El camión estaba cada vez más cerca.

Grace comprobó que llevaba el cinturón bien ajustado, luego miró el indicador de velocidad. El Vectra camuflado de la policía iba ahora a 175 kilómetros por hora. Se planteó preguntar si su compañero pensaba frenar antes de llegar a la curva de noventa grados de derecha que ahora estaba sólo a unos cientos de metros, pero le inquietaba que sus palabras distrajeran a Branson. A su izquierda, en una loma azotada por el viento, Grace vio a dos hombres tirando de carritos de golf.

Se preguntó si pasaría sus últimos momentos en la Tierra entre los restos destrozados de un Opel de la policía que olía a hamburguesas rancias, tabaco y sudor de otras personas, mientras dos viejos inútiles vestidos de golfistas lo miraban boquiabiertos por el parabrisas roto y un rapero al que no conocía le lanzaba improperios.

– Bueno, mi corazonada… -dijo Branson, justo en el vértice de la curva, con la parte delantera del enorme camión justo a cien metros de ellos.

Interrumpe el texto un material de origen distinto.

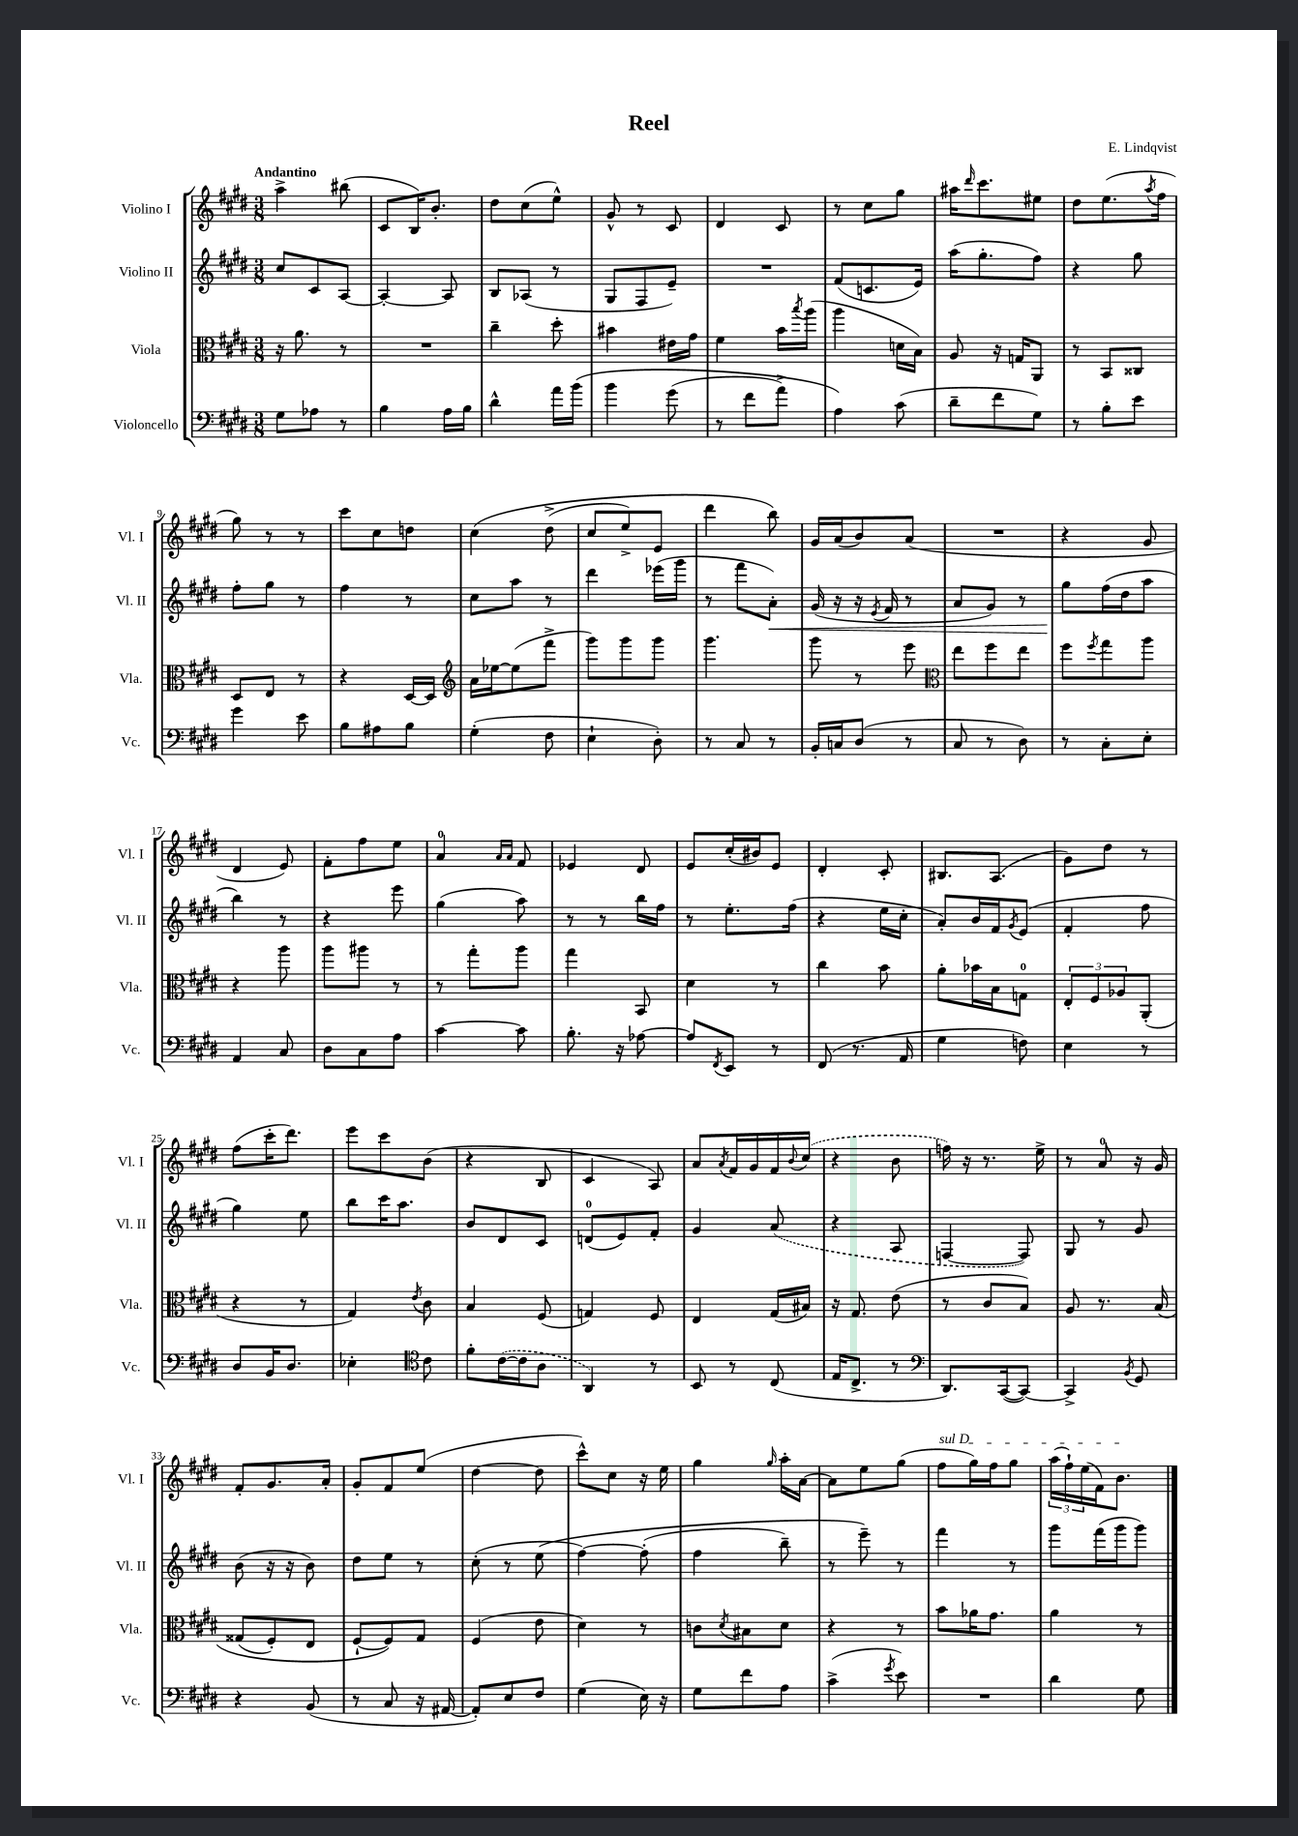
\header { title = "Reel" composer = "E. Lindqvist" }
<<
\new StaffGroup <<
\new Staff = "s0" \with { instrumentName = "Violino I" shortInstrumentName = "Vl. I" } {
    \clef treble \key e \major \numericTimeSignature \time 3/8 \tempo "Andantino"
    a''4-> bis''8( |
    cis'8 b16) b'8.-. |
    dis''8 cis''8( e''8-^) |
    gis'8-^ r8 cis'8 |
    dis'4 cis'8 |
    r8 cis''8 gis''8 |
    ais''16 \grace { dis'''16 } cis'''8. eis''8 |
    dis''8 e''8.( \acciaccatura { a''8 } fis''16 |
    gis''8) r8 r8 |
    cis'''8 cis''8 d''8 |
    cis''4\( dis''8->( |
    cis''8 e''8->) e'8 |
    dis'''4 b''8\) |
    gis'16 a'16( b'8) a'8( |
    R4. |
    r4 gis'8 |
    dis'4 e'8) |
    fis'8-. fis''8 e''8 |
    a'4-0 \grace { a'16 a'16 } fis'8 |
    ees'4 dis'8 |
    e'8 cis''16-.( bis'16) e'8 |
    dis'4-. cis'8-. |
    bis8. a8.( |
    gis'8) dis''8 r8 |
    fis''8( cis'''16-. dis'''8.) |
    e'''8 cis'''8 b'8( |
    r4 b8 |
    cis'4 a8) |
    a'8 \acciaccatura { a'8 } fis'16 gis'16 fis'16 \appoggiatura { b'8 } \once \slurDashed cis''16( |
    r4 b'8 |
    f''16) r16 r8. e''16-> |
    r8 a'8-0 r16 gis'16 |
    fis'8-. gis'8. a'16-. |
    gis'8-. fis'8 e''8( |
    dis''4~ dis''8 |
    cis'''8-^) cis''8 r16 e''16 |
    gis''4 \grace { gis''16 } a''16-. a'16~ |
    a'8 e''8 gis''8( |
    \once \override TextSpanner.bound-details.left.text = \markup { \italic "sul D" } fis''8\startTextSpan gis''16) fis''16 gis''8 |
    \tuplet 3/2 { a''16( fis''16-!) e''16( } fis'16) b'8.\stopTextSpan \bar "|." |
}
\new Staff = "s1" \with { instrumentName = "Violino II" shortInstrumentName = "Vl. II" } {
    \clef treble \key e \major \numericTimeSignature \time 3/8
    cis''8 cis'8 a8~ |
    a4~-. a8 |
    b8 aes8( r8 |
    gis8 fis8 e'8--) |
    R4. |
    fis'8( c'8. e'16) |
    a''16( gis''8.-. fis''8) |
    r4 gis''8 |
    fis''8-. gis''8 r8 |
    fis''4 r8 |
    cis''8 a''8 r8 |
    dis'''4 ees'''16( gis'''16 |
    r8 fis'''8 a'8-.\<) |
    gis'16( r16 r16 \acciaccatura { e'8 } fis'16 r8 |
    a'8 gis'8) r8 |
    gis''8\! fis''16( dis''16 a''8 |
    b''4) r8 |
    r4 e'''8 |
    gis''4( a''8) |
    r8 r8 b''16 fis''16 |
    r8 e''8.-. fis''16( |
    r4 e''16 cis''16-. |
    a'8-.) b'16 fis'16 \acciaccatura { gis'8 } e'8( |
    fis'4-. fis''8 |
    gis''4) e''8 |
    b''8 cis'''16 a''8. |
    b'8 dis'8 cis'8 |
    d'8-0( e'8) fis'8-. |
    gis'4 \once \slurDashed a'8( |
    r4 a8 |
    f4~ f8) |
    gis8 r8 gis'8 |
    b'8( r16 r16 b'8) |
    dis''8 e''8 r8 |
    cis''8-.( r8 e''8\( |
    fis''4~) fis''8-.( |
    fis''4 b''8--) |
    r8 e'''8--\) r8 |
    fis'''4 r8 |
    gis'''8 fis'''16( gis'''16 gis'''8) \bar "|." |
}
\new Staff = "s2" \with { instrumentName = "Viola" shortInstrumentName = "Vla." } {
    \clef alto \key e \major \numericTimeSignature \time 3/8
    r16 a'8. r8 |
    R4. |
    cis''4-- dis''8-. |
    bis'4 eis'16 gis'16 |
    fis'4 b'16 \acciaccatura { b''8 } a''16( |
    a''4 d'16 b16) |
    a8 r16 g16 a,8 |
    r8 b,8 cisis8 |
    dis8 e8 r8 |
    r4 dis16~ dis16 |
    \clef treble a'16 ees''16~ ees''8( fis'''8-> |
    gis'''8) gis'''8 gis'''8 |
    gis'''4. |
    gis'''8 r8 e'''8 |
    \clef alto e''8 fis''8 e''8 |
    fis''8 \acciaccatura { fis''8 } gis''8 a''8 |
    r4 a''8 |
    a''8 ais''8 r8 |
    r8 gis''8-. a''8 |
    gis''4 b,8 |
    dis'4 r8 |
    cis''4 b'8 |
    a'8-. bes'16 b16 g8-0 |
    \tuplet 3/2 { e8-. fis8 aes8 } a,8-.( |
    r4 r8 |
    gis4) \acciaccatura { e'8 } cis'8 |
    b4 fis8( |
    g4) fis8 |
    e4 gis16( bis16) |
    r16 gis8. e'8( |
    r8 cis'8 b8) |
    a8 r8. b16\( |
    gisis8( fis8-.) e8 |
    fis8~-! fis8\) gis8 |
    fis4( e'8 |
    dis'4) r8 |
    c'8 \acciaccatura { dis'8 } bis8 dis'8 |
    r4 r8 |
    b'8 aes'16 gis'8. |
    a'4 r8 \bar "|." |
}
\new Staff = "s3" \with { instrumentName = "Violoncello" shortInstrumentName = "Vc." } {
    \clef bass \key e \major \numericTimeSignature \time 3/8
    gis8 aes8 r8 |
    b4 a16 b16 |
    dis'4-^ a'16 b'16\( |
    b'4 gis'8( |
    r8 fis'8 a'8->) |
    a4\) cis'8( |
    dis'8-- fis'8 gis8) |
    r8 b8-. e'8 |
    gis'4 e'8 |
    b8 ais8 b8 |
    gis4-.( fis8 |
    e4-! dis8-.) |
    r8 cis8 r8 |
    b,16-. c16 dis8( r8 |
    cis8 r8 dis8) |
    r8 cis8-. e8-. |
    a,4 cis8 |
    dis8 cis8 a8 |
    cis'4~ cis'8 |
    b8.-. r16 aes8~ |
    aes8 \acciaccatura { fis,8 } e,8 r8 |
    fis,8( r8. a,16 |
    gis4 f8) |
    e4 r8 |
    dis8 b,16 dis8. |
    ees4-. \clef tenor cis'8 |
    fis'8-. \once \slurDashed cis'16~( cis'16 a8 |
    a,4) r8 |
    b,8 r8 cis8( |
    e16 cis8.-> r8 |
    \clef bass dis,8.) cis,16~( cis,8~) |
    cis,4-> \acciaccatura { b,8 } gis,8 |
    r4 b,8( |
    r8 cis8 r16 ais,16~ |
    ais,8-.) e8 fis8 |
    gis4( e16) r16 |
    gis8 fis'8 a8 |
    cis'4->( \acciaccatura { gis'8 } e'8) |
    R4. |
    dis'4 gis8 \bar "|." |
}
>>
>>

Grace se agarró al asiento.

Desafiando todas las leyes de la física, el coche consiguió superar la curva de algún modo, y siguió en la dirección correcta. Ahora sólo quedaba una curva peligrosa más y luego estarían en una zona de velocidad limitada a 65 kilómetros por hora y relativamente segura.

– Soy todo oídos.

– Lo único que oigo son los latidos de tu corazón -dijo Branson sonriendo.

– Tengo suerte de que siga latiendo.

Grace bajó el volumen de la radio. A modo de respuesta, Branson redujo la velocidad.

– Teresa Wallington. Vive con su prometido, ¿vale? Organizan una fiesta de compromiso en el restaurante Al Duomo para el martes por la noche, tiene que ser entre semana porque le dan turnos raros en el trabajo. Vienen parientes y amigos de todo el país, ¿vale?

Grace no dijo nada. Aunque navegaban por aguas más tranquilas con un límite de 65 kilómetros por hora, todavía no estaban fuera de peligro. Mientras Branson hablaba, y toqueteaba la radio al mismo tiempo, el coche fue desviándose de la carretera y se metió en el carril de un autobús que venía de frente. Justo cuando Grace iba a agarrar el volante despavorido, Branson pareció ver el autobús y maniobró tranquilamente para llevar el coche al carril izquierdo de la carretera.

– Y entonces ella no se presenta -dijo Branson-. Ni llama ni manda un mensaje, nada de nada.

– ¿Así que su prometido la asesinó?

– Va a venir esta tarde. He pensado meterle en la sala, echarle un vistazo.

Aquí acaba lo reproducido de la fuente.